It may have started as a way of getting drivers to expand their meal choices, but the Michelin Guide - and Michelin stars do still matter in the food trade, says Andy Newman

If you happen to know a chef, or if you have any friends who are enthusiastic about eating out, then you may have noticed on Monday afternoon that they were a little distracted.

In fact, they were probably glued to their Twitter feed, or else watching a live stream on Facebook, fixated on an annual event which it can be argued is wholly irrelevant and outdated, and yet which has a huge impact on the livelihoods of so many people in the hospitality industry.

Yes, it was once again time for a tyre manufacturer to pass judgement on what it thinks are the best places to eat in Britain - or at least those parts of Britain which have a decent rail connection or which are within striking distance of a motorway.

The Michelin Guide was founded in 1899 by the eponymous tyre company; the aim was to encourage owners of the new-fangled motor cars to get out and drive further in them in search of good food.

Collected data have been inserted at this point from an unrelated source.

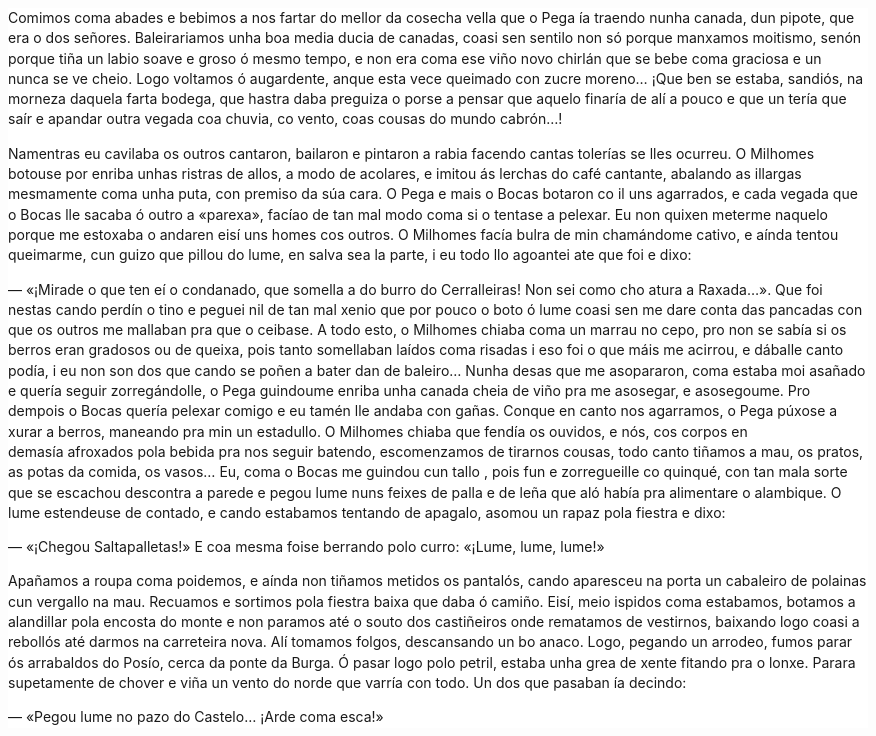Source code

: Comimos coma abades e bebimos a nos fartar do mellor da cosecha vella que o Pega
ía traendo nunha canada, dun pipote, que era o dos señores. Baleirariamos unha
boa media ducia de canadas, coasi sen sentilo non só porque manxamos moitismo,
senón porque tiña un labio soave e groso ó mesmo tempo, e non era coma ese viño
novo chirlán que se bebe coma graciosa e un nunca se ve cheio. Logo voltamos ó
augardente, anque esta vece queimado con zucre moreno… ¡Que ben se
estaba, sandiós, na morneza daquela farta bodega, que hastra daba preguiza o
porse a pensar que aquelo finaría de alí a pouco e que un tería que saír e
apandar outra vegada coa chuvia, co vento, coas cousas do mundo cabrón…!

Namentras eu cavilaba os outros cantaron, bailaron e pintaron a rabia facendo
cantas tolerías se lles ocurreu. O Milhomes botouse por enriba unhas ristras de
allos, a modo de acolares, e imitou ás lerchas do café cantante, abalando as
illargas mesmamente coma unha puta, con premiso da súa cara. O Pega e mais o
Bocas botaron co il uns agarrados, e cada vegada que o Bocas lle sacaba ó outro
a «parexa», facíao de tan mal modo coma si o tentase a pelexar. Eu non quixen
meterme naquelo porque me estoxaba o andaren eisí uns homes cos outros. O
Milhomes facía bulra de min chamándome cativo, e aínda tentou queimarme, cun
guizo que pillou do lume, en salva sea la parte, i eu todo llo agoantei ate que
foi e dixo:

— «¡Mirade o que ten eí o condanado, que somella a do burro do Cerralleiras! Non
sei como cho atura a Raxada…». Que foi nestas cando perdín o tino e peguei nil
de tan mal xenio que por pouco o boto ó lume coasi sen me dare conta das
pancadas con que os outros me mallaban pra que o ceibase. A todo esto, o
Milhomes chiaba coma un marrau no cepo, pro non se sabía si os berros eran
gradosos ou de queixa, pois tanto somellaban laídos coma risadas i eso foi o que
máis me acirrou, e dáballe canto podía, i eu non son dos que cando se poñen a
bater dan de baleiro… Nunha desas que me asopararon, coma estaba moi asañado e
quería seguir zorregándolle, o Pega guindoume enriba unha canada cheia de viño
pra me asosegar, e asosegoume. Pro dempois o Bocas quería pelexar comigo e eu
tamén lle andaba con gañas. Conque en canto nos agarramos, o Pega púxose a xurar
a berros, maneando pra min un estadullo. O Milhomes chiaba que fendía os
ouvidos, e nós, cos corpos en demasía afroxados pola bebida pra nos seguir
batendo, escomenzamos de tirarnos cousas, todo canto tiñamos a mau, os pratos,
as potas da comida, os vasos… Eu, coma o Bocas me guindou cun tallo , pois fun e
zorregueille co quinqué, con tan mala sorte que se escachou descontra a parede e
pegou lume nuns feixes de palla e de leña que aló había pra alimentare o
alambique. O lume estendeuse de contado, e cando estabamos tentando de
apagalo, asomou un rapaz pola fiestra e dixo:

— «¡Chegou Saltapalletas!» E coa mesma foise berrando polo curro: «¡Lume, lume,
lume!»

Apañamos a roupa coma poidemos, e aínda non tiñamos metidos os pantalós, cando
aparesceu na porta un cabaleiro de polainas cun vergallo na mau. Recuamos e
sortimos pola fiestra baixa que daba ó camiño. Eisí, meio ispidos coma
estabamos, botamos a alandillar pola encosta do monte e non paramos até o souto
dos castiñeiros onde rematamos de vestirnos, baixando logo coasi a rebollós até
darmos na carreteira nova. Alí tomamos folgos, descansando un bo anaco. Logo,
pegando un arrodeo, fumos parar ós arrabaldos do Posío, cerca da ponte da Burga.
Ó pasar logo polo petril, estaba unha grea de xente fitando pra o lonxe. Parara
supetamente de chover e viña un vento do norde que varría con todo. Un dos
que pasaban ía decindo:

— «Pegou lume no pazo do Castelo… ¡Arde coma esca!»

The idea being, of course, that they would wear out their tyres in the process and hence need to buy more.

In the 120 years since the first edition appeared in France, the guide has become something of a monster, with a hugely disproportionate influence on what restaurants have to offer.

Every chef I have ever met has said that winning a Michelin star isn't that big a deal; and you know that they will continue saying that right up until the very moment they win one, when it will become the most important thing in the universe.

This year's announcements saw Sketch in London elevated to the coveted three star level. Sketch is owned by Pierre Gagnaire (who is French), and it joins four other restaurants in the UK which also have three stars: Alain Ducasse (who is French); the Waterside in Bray, run by the Roux Brothers (who are French); London's Gordon Ramsay (a celebrity chef); and the Fat Duck in Bray, run by Heston Blumenthal (who is a celebrity chef). Can you see a pattern emerging?

Now, many of you are probably asking how this is in any way relevant to your lives. Most people will never eat in a three-star temple to gastronomy, so what does it matter if a Gallic guidebook tends to be in thrall to its own countrymen and those who are regulars in the telly?

The answer is that the Michelin Guide still has a huge influence, not just at top-end, fine-dining establishments, but right across the sector. And as most of us enjoy eating out in some shape or form, then what the blubbery tyre-man says will eventually affect our enjoyment.

It's a shame that Monsieur Michelin seems to have forgotten that Norfolk exists. There have been no new stars in the county since The Neptune at Hunstanton won its one-star rating 10 years ago. Both it and Morston Hall - which gained its star in 1999 - have retained their accolades again, and they deserve congratulations for doing so.

But have there really been no new restaurants in the past decade which reach the standard? Or is it that the inspectors prefer to stick to the capital and those places which have handy rail connections when it comes to seeking out new talent?

This matters, because having starred restaurants can massively increase tourism, and the halo effect benefits local eateries at all levels - and let's face it, in the current climate, they could do with some help.

Norwich has only ever had one starred restaurant, the long-closed Adlards (head chef at the time: Roger Hickman).

The workings of the guide are so secretive that we will never know whether inspectors have been to our county to see what's what, or whether they have bypassed us for more accessible places. Certainly if you look at the list of new stars outside London this year, the furthest east is in Nottingham. Maybe they didn't want to wear out their tyres on the A11?

The Michelin Guide tends to favour a certain type of formal dining, a type which is rapidly going out of fashion.

Nowadays most people want informality, unstructured meals of small plates, and generally a lack of the kind of white-linen stiffness which grabs the tyre firm's attraction.

Maybe our county's restaurants are concentrating on giving people what they want, rather than trying too hard to win a gong which bears increasingly little relevance to how most of us eat out.

But as long as restaurant-goers keep the Michelin Guide on a pedestal, it will continue to exert undue influence on chefs and diners alike.